Theophilus died in 412, leaving the 36-year-old Cyril exposed and vulnerable. Cyril responded by taking the initiative and starting a whispering campaign against his rival for the throne, the Archdeacon Timothy. Cyril’s technique was classic: he told a boring, but easily confirmed, truth about his enemy, then followed it up with a whopping great lie about heresy and secret paganism. It’s possible everybody knew he was a liar, but talented liars have their own value in hierarchies; Cyril was appointed Patriarch of Alexandria in 414.
Cyril immediately moved to cement his hold on power. Not content with being what amounted to the supreme Catholic authority in Alexandria, he began persecuting schismatic Christians and driving them out of the city. He also began encroaching on the secular government.
In a move that American readers will find depressingly familiar, Cyril preached that society had turned away from God, as evidenced by the corrupt entertainment industry – in this case, mimes, who were supported at public expense for some reason. Cyril sent a spy to infiltrate what was, essentially, the city’s Department of Mimes, only to have his agent discovered and punished. Naturally, Cyril blamed the Jews.

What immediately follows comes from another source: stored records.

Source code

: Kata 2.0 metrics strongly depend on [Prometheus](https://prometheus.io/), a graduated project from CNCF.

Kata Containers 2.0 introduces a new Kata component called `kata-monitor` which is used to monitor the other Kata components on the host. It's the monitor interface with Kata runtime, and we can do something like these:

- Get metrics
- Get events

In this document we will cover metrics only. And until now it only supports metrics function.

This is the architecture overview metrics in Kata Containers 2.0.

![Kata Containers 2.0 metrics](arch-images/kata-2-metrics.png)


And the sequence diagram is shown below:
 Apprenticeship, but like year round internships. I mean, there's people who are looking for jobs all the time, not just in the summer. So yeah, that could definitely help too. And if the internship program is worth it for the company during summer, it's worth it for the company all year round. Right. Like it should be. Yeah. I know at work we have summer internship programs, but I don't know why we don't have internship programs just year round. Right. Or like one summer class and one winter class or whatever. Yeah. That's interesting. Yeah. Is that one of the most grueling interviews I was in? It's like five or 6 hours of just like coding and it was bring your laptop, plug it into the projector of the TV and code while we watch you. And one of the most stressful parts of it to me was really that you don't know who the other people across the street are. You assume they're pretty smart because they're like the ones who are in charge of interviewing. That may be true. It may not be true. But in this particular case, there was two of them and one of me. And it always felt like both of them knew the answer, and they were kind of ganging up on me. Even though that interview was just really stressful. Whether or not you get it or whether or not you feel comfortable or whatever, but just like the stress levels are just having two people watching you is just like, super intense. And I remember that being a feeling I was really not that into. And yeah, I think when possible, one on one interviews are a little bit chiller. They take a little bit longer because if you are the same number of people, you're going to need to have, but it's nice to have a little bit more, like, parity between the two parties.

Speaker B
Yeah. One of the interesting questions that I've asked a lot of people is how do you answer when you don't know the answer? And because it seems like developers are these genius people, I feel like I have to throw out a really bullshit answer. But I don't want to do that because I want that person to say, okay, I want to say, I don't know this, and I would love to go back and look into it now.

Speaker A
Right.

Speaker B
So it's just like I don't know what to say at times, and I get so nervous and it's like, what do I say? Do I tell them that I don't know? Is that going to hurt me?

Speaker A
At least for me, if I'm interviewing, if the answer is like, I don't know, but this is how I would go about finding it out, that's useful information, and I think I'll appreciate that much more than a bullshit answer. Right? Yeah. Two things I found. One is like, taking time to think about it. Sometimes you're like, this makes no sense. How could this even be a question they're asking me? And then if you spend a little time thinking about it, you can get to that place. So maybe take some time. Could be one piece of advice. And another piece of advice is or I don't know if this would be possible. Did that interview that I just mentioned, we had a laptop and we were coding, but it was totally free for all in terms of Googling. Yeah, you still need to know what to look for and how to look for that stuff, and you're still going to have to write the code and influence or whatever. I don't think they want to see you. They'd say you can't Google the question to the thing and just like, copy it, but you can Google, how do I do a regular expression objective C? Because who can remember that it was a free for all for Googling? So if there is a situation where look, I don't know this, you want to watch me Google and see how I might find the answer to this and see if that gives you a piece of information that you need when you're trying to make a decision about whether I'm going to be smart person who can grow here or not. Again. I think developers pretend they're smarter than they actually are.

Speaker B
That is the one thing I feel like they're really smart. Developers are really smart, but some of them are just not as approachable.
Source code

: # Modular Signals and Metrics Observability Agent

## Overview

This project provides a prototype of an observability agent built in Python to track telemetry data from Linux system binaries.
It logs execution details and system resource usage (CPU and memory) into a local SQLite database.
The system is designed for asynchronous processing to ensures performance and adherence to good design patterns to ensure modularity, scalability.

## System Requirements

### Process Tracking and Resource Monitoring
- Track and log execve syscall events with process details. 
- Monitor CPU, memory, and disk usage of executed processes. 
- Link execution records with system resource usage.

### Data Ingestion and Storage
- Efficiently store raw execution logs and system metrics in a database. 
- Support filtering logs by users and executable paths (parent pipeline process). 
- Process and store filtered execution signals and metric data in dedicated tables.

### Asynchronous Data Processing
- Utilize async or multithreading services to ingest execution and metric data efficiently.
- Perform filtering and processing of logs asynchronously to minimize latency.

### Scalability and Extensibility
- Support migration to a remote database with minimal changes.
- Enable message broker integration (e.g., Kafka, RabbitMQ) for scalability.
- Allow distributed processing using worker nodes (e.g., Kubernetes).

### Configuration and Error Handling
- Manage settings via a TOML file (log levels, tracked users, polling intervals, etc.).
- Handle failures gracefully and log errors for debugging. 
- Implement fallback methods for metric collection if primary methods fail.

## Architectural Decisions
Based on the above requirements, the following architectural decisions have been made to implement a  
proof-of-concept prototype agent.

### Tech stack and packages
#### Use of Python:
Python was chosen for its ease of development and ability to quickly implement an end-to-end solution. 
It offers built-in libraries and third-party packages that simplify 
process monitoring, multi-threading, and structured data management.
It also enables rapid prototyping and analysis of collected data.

Sending increasingly panicky letters back to Rome and Constantinople about the imminent Jewish revolt, which if it was ever planned, Cyril had certainly done enough to provoke, the future saint led mobs into Alexandria’s synagogues in a wild pogrom that saw much of the city’s ancient Jewish population driven out. When Orestes, the prefect of the city, dared express his outrage at how Jewish men and women were stripped naked and driven through the streets, all their goods looted, and into exile, Cyril sent a gang of monks to try stoning him to death in public.